Entries shown:

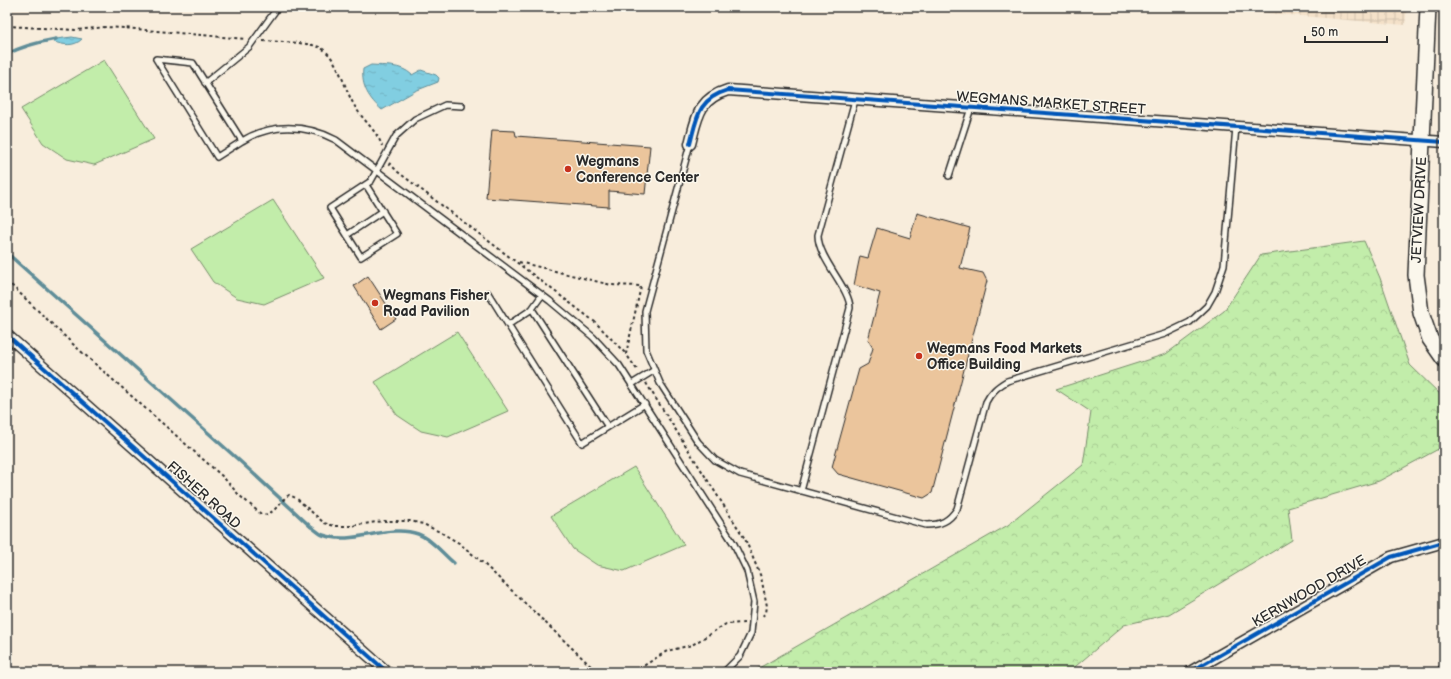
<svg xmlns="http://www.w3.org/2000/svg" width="1451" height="679" viewBox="0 0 1451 679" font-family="'Balsamiq Sans',sans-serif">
  <defs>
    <pattern id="industrial-grid" width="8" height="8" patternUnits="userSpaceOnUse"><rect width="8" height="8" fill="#f4e1c9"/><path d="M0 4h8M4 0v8" fill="none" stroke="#d1c1ad"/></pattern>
    <pattern id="forest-crowns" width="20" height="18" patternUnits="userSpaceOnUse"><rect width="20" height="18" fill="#c2edaa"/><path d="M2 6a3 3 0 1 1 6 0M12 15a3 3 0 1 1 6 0" fill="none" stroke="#a7cb92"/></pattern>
    <pattern id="water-ripples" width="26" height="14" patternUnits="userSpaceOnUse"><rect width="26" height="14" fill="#81cee1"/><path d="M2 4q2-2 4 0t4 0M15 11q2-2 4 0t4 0" fill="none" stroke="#70b1c1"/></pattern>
  </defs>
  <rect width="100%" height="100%" fill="#f8eddc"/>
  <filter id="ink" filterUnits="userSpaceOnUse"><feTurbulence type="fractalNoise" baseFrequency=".025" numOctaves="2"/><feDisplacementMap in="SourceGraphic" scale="8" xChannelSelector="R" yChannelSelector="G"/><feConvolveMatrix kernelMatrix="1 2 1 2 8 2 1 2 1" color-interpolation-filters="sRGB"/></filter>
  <g filter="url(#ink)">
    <path fill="url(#industrial-grid)" d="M1201 7H1407L1405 25Z"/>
    <path fill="#c2edaa" stroke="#768c6a" d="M104 60 154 139 94 165 67 159 43 143 21 109Z
      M273 200 324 278 264 304 237 298 213 282 191 249Z
      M457 332 508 411 448 437 421 431 397 415 375 382Z
      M634 467 684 545 624 571 597 565 573 549 551 516Z"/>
    <path fill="url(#forest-crowns)" stroke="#768c6a" d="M1364 241 1380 278 1410 365 1444 398V446L1379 481 1288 508 1292 540 1169 614 1124 625 1069 672H752L1008 525 1083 465 1091 412 1056 389 1166 354 1224 311 1261 255Z"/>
    <path fill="url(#water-ripples)" stroke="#5f8d98" d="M72 37 82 39C74 47 64 45 54 42L56 39Z
      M371 65C384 66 401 64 412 75L421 70 436 75 439 78 438 82 415 91 382 110C369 99 361 86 363 69Z"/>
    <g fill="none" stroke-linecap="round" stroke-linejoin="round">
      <path stroke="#5f8d98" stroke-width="3.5" d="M7 54C23 46 39 42 56 39
        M7 253 242 463 311 527C315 529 319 534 323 535 354 546 388 523 418 534 432 539 443 554 454 563"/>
    </g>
    <path fill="#ebc59c" stroke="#2b2b2b" d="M492 130 515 131 516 136 650 146 645 194 609 191V207L486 198Z
      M917 213 970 228 960 268 983 273 987 281 932 493 924 498 838 474 832 467 859 369 868 364 873 348 868 340 880 293 854 285 860 256 868 258 877 228 910 238Z
      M368 276 396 319 381 329 354 286Z"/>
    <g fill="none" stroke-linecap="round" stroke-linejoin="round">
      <defs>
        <path id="lane" d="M156 59 193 63 242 141 217 157Z
          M205 83 249 47 278 7
          M242 141C271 123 306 124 336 140L550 301 593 337 619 365 734 544 747 571 754 602 751 633 740 656 724 672
          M690 144 645 311 646 350 660 383 698 442 715 460 740 474 926 525C941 525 949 521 957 509L986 402C991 392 997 387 1007 381L1165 334 1190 322 1207 306 1215 292 1224 265 1236 127
          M949 176 971 108
          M366 185 397 234 361 257 330 208 371 181 396 136 415 119 445 105 462 106
          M347 235 383 211
          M488 293 582 443 645 404
          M532 309 542 295
          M508 325 532 309 608 427
          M632 384 653 371
          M801 491 850 308C850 288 818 259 818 235L855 100"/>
        <path id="street" d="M690 144C697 117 698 99 728 90L1444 142
          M7 335 387 672
          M1190 672 1391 557 1444 542
          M1443 672 1444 670"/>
        <path id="secondary" d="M1428 7 1416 275 1421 313 1430 339 1444 359"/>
      </defs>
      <use href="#lane" stroke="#2b2b2b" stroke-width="8"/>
      <use href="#street" stroke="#2b2b2b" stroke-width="13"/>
      <use href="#secondary" stroke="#2b2b2b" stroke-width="18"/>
      <path stroke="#2b2b2b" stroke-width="2" stroke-dasharray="3 3" stroke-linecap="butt" d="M7 26 76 30 106 27 124 28 245 39
        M263 41C277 42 311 42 321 48 338 58 344 87 353 103 361 119 377 130 382 146
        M389 163 398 172 595 322 626 354
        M519 262 611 285 641 286 626 354 638 371
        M7 281 76 347 223 477 239 495 261 514C273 518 280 500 289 495L296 498 324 523 335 526H351L383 521H410L423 524 440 532 459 543 483 563 597 672
        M646 383 745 539 761 577 767 606 766 613 761 617
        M634 672 667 651 692 645 726 624 744 623"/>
      <use href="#lane" stroke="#fbf7ec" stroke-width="5"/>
      <use href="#street" stroke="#fbf7ec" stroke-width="10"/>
      <use href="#secondary" stroke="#fbf7ec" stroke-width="15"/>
      <defs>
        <path id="cycleway" d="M690 144C697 117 698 99 728 90L1444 142
          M7 335 387 672
          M1190 672 1391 557 1444 542"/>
      </defs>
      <use href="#cycleway" stroke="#fbf7ec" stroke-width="6"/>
      <use href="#cycleway" stroke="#0057b8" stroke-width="4"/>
    </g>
  </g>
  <g fill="#c8321e" stroke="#fbf7ec" stroke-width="1.5">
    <circle cx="568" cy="169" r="4"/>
    <circle cx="375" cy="303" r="4"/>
    <circle cx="919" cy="356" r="4"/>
  </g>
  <g text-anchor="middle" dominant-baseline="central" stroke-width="3" stroke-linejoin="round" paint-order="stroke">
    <g font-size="14" fill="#2b2b2b" stroke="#fbf7ec">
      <text transform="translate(1051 103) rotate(4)">WEGMANS MARKET STREET</text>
      <text transform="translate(1419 210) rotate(-87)">JETVIEW DRIVE</text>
      <text transform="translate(204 495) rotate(42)">FISHER ROAD</text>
      <text transform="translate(1309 591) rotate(-30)">KERNWOOD DRIVE</text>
    </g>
    <g font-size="14" font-weight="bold" fill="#2b2b2b" stroke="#fbf7ec" text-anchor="start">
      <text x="576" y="161">Wegmans<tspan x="576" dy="16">Conference Center</tspan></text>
      <text x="383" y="295">Wegmans Fisher<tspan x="383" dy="16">Road Pavilion</tspan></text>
      <text x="927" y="348">Wegmans Food Markets<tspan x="927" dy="16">Office Building</tspan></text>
    </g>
  </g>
  <rect width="1451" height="679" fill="none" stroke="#fbf7ec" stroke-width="24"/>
  <rect x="12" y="12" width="1427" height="655" fill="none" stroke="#2b2b2b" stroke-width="1.5" filter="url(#ink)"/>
  <path d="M1305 36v6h82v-6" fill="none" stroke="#2b2b2b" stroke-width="2"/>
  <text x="1311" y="36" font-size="12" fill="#2b2b2b" stroke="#fbf7ec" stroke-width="3" paint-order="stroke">50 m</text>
</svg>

Exercise: Pictures are to be left out; set down everything else in the records exactly.

Answer to the problem:
<svg xmlns="http://www.w3.org/2000/svg" width="1451" height="679" viewBox="0 0 1451 679" font-family="'Balsamiq Sans',sans-serif">
  <defs>
    <pattern id="industrial-grid" width="8" height="8" patternUnits="userSpaceOnUse"><rect width="8" height="8" fill="#f4e1c9"/><path d="M0 4h8M4 0v8" fill="none" stroke="#d1c1ad"/></pattern>
    <pattern id="forest-crowns" width="20" height="18" patternUnits="userSpaceOnUse"><rect width="20" height="18" fill="#c2edaa"/><path d="M2 6a3 3 0 1 1 6 0M12 15a3 3 0 1 1 6 0" fill="none" stroke="#a7cb92"/></pattern>
    <pattern id="water-ripples" width="26" height="14" patternUnits="userSpaceOnUse"><rect width="26" height="14" fill="#81cee1"/><path d="M2 4q2-2 4 0t4 0M15 11q2-2 4 0t4 0" fill="none" stroke="#70b1c1"/></pattern>
  </defs>
  <rect width="100%" height="100%" fill="#f8eddc"/>
  <filter id="ink" filterUnits="userSpaceOnUse"><feTurbulence type="fractalNoise" baseFrequency=".025" numOctaves="2"/><feDisplacementMap in="SourceGraphic" scale="8" xChannelSelector="R" yChannelSelector="G"/><feConvolveMatrix kernelMatrix="1 2 1 2 8 2 1 2 1" color-interpolation-filters="sRGB"/></filter>
  <g filter="url(#ink)">
    <path fill="url(#industrial-grid)" d="M1201 7H1407L1405 25Z"/>
    <path fill="#c2edaa" stroke="#768c6a" d="M104 60 154 139 94 165 67 159 43 143 21 109Z
      M273 200 324 278 264 304 237 298 213 282 191 249Z
      M457 332 508 411 448 437 421 431 397 415 375 382Z
      M634 467 684 545 624 571 597 565 573 549 551 516Z"/>
    <path fill="url(#forest-crowns)" stroke="#768c6a" d="M1364 241 1380 278 1410 365 1444 398V446L1379 481 1288 508 1292 540 1169 614 1124 625 1069 672H752L1008 525 1083 465 1091 412 1056 389 1166 354 1224 311 1261 255Z"/>
    <path fill="url(#water-ripples)" stroke="#5f8d98" d="M72 37 82 39C74 47 64 45 54 42L56 39Z
      M371 65C384 66 401 64 412 75L421 70 436 75 439 78 438 82 415 91 382 110C369 99 361 86 363 69Z"/>
    <g fill="none" stroke-linecap="round" stroke-linejoin="round">
      <path stroke="#5f8d98" stroke-width="3.5" d="M7 54C23 46 39 42 56 39
        M7 253 242 463 311 527C315 529 319 534 323 535 354 546 388 523 418 534 432 539 443 554 454 563"/>
    </g>
    <path fill="#ebc59c" stroke="#2b2b2b" d="M492 130 515 131 516 136 650 146 645 194 609 191V207L486 198Z
      M917 213 970 228 960 268 983 273 987 281 932 493 924 498 838 474 832 467 859 369 868 364 873 348 868 340 880 293 854 285 860 256 868 258 877 228 910 238Z
      M368 276 396 319 381 329 354 286Z"/>
    <g fill="none" stroke-linecap="round" stroke-linejoin="round">
      <defs>
        <path id="lane" d="M156 59 193 63 242 141 217 157Z
          M205 83 249 47 278 7
          M242 141C271 123 306 124 336 140L550 301 593 337 619 365 734 544 747 571 754 602 751 633 740 656 724 672
          M690 144 645 311 646 350 660 383 698 442 715 460 740 474 926 525C941 525 949 521 957 509L986 402C991 392 997 387 1007 381L1165 334 1190 322 1207 306 1215 292 1224 265 1236 127
          M949 176 971 108
          M366 185 397 234 361 257 330 208 371 181 396 136 415 119 445 105 462 106
          M347 235 383 211
          M488 293 582 443 645 404
          M532 309 542 295
          M508 325 532 309 608 427
          M632 384 653 371
          M801 491 850 308C850 288 818 259 818 235L855 100"/>
        <path id="street" d="M690 144C697 117 698 99 728 90L1444 142
          M7 335 387 672
          M1190 672 1391 557 1444 542
          M1443 672 1444 670"/>
        <path id="secondary" d="M1428 7 1416 275 1421 313 1430 339 1444 359"/>
      </defs>
      <use href="#lane" stroke="#2b2b2b" stroke-width="8"/>
      <use href="#street" stroke="#2b2b2b" stroke-width="13"/>
      <use href="#secondary" stroke="#2b2b2b" stroke-width="18"/>
      <path stroke="#2b2b2b" stroke-width="2" stroke-dasharray="3 3" stroke-linecap="butt" d="M7 26 76 30 106 27 124 28 245 39
        M263 41C277 42 311 42 321 48 338 58 344 87 353 103 361 119 377 130 382 146
        M389 163 398 172 595 322 626 354
        M519 262 611 285 641 286 626 354 638 371
        M7 281 76 347 223 477 239 495 261 514C273 518 280 500 289 495L296 498 324 523 335 526H351L383 521H410L423 524 440 532 459 543 483 563 597 672
        M646 383 745 539 761 577 767 606 766 613 761 617
        M634 672 667 651 692 645 726 624 744 623"/>
      <use href="#lane" stroke="#fbf7ec" stroke-width="5"/>
      <use href="#street" stroke="#fbf7ec" stroke-width="10"/>
      <use href="#secondary" stroke="#fbf7ec" stroke-width="15"/>
      <defs>
        <path id="cycleway" d="M690 144C697 117 698 99 728 90L1444 142
          M7 335 387 672
          M1190 672 1391 557 1444 542"/>
      </defs>
      <use href="#cycleway" stroke="#fbf7ec" stroke-width="6"/>
      <use href="#cycleway" stroke="#0057b8" stroke-width="4"/>
    </g>
  </g>
  <g fill="#c8321e" stroke="#fbf7ec" stroke-width="1.5">
    <circle cx="568" cy="169" r="4"/>
    <circle cx="375" cy="303" r="4"/>
    <circle cx="919" cy="356" r="4"/>
  </g>
  <g text-anchor="middle" dominant-baseline="central" stroke-width="3" stroke-linejoin="round" paint-order="stroke">
    <g font-size="14" fill="#2b2b2b" stroke="#fbf7ec">
      <text transform="translate(1051 103) rotate(4)">WEGMANS MARKET STREET</text>
      <text transform="translate(1419 210) rotate(-87)">JETVIEW DRIVE</text>
      <text transform="translate(204 495) rotate(42)">FISHER ROAD</text>
      <text transform="translate(1309 591) rotate(-30)">KERNWOOD DRIVE</text>
    </g>
    <g font-size="14" font-weight="bold" fill="#2b2b2b" stroke="#fbf7ec" text-anchor="start">
      <text x="576" y="161">Wegmans<tspan x="576" dy="16">Conference Center</tspan></text>
      <text x="383" y="295">Wegmans Fisher<tspan x="383" dy="16">Road Pavilion</tspan></text>
      <text x="927" y="348">Wegmans Food Markets<tspan x="927" dy="16">Office Building</tspan></text>
    </g>
  </g>
  <rect width="1451" height="679" fill="none" stroke="#fbf7ec" stroke-width="24"/>
  <rect x="12" y="12" width="1427" height="655" fill="none" stroke="#2b2b2b" stroke-width="1.5" filter="url(#ink)"/>
  <path d="M1305 36v6h82v-6" fill="none" stroke="#2b2b2b" stroke-width="2"/>
  <text x="1311" y="36" font-size="12" fill="#2b2b2b" stroke="#fbf7ec" stroke-width="3" paint-order="stroke">50 m</text>
</svg>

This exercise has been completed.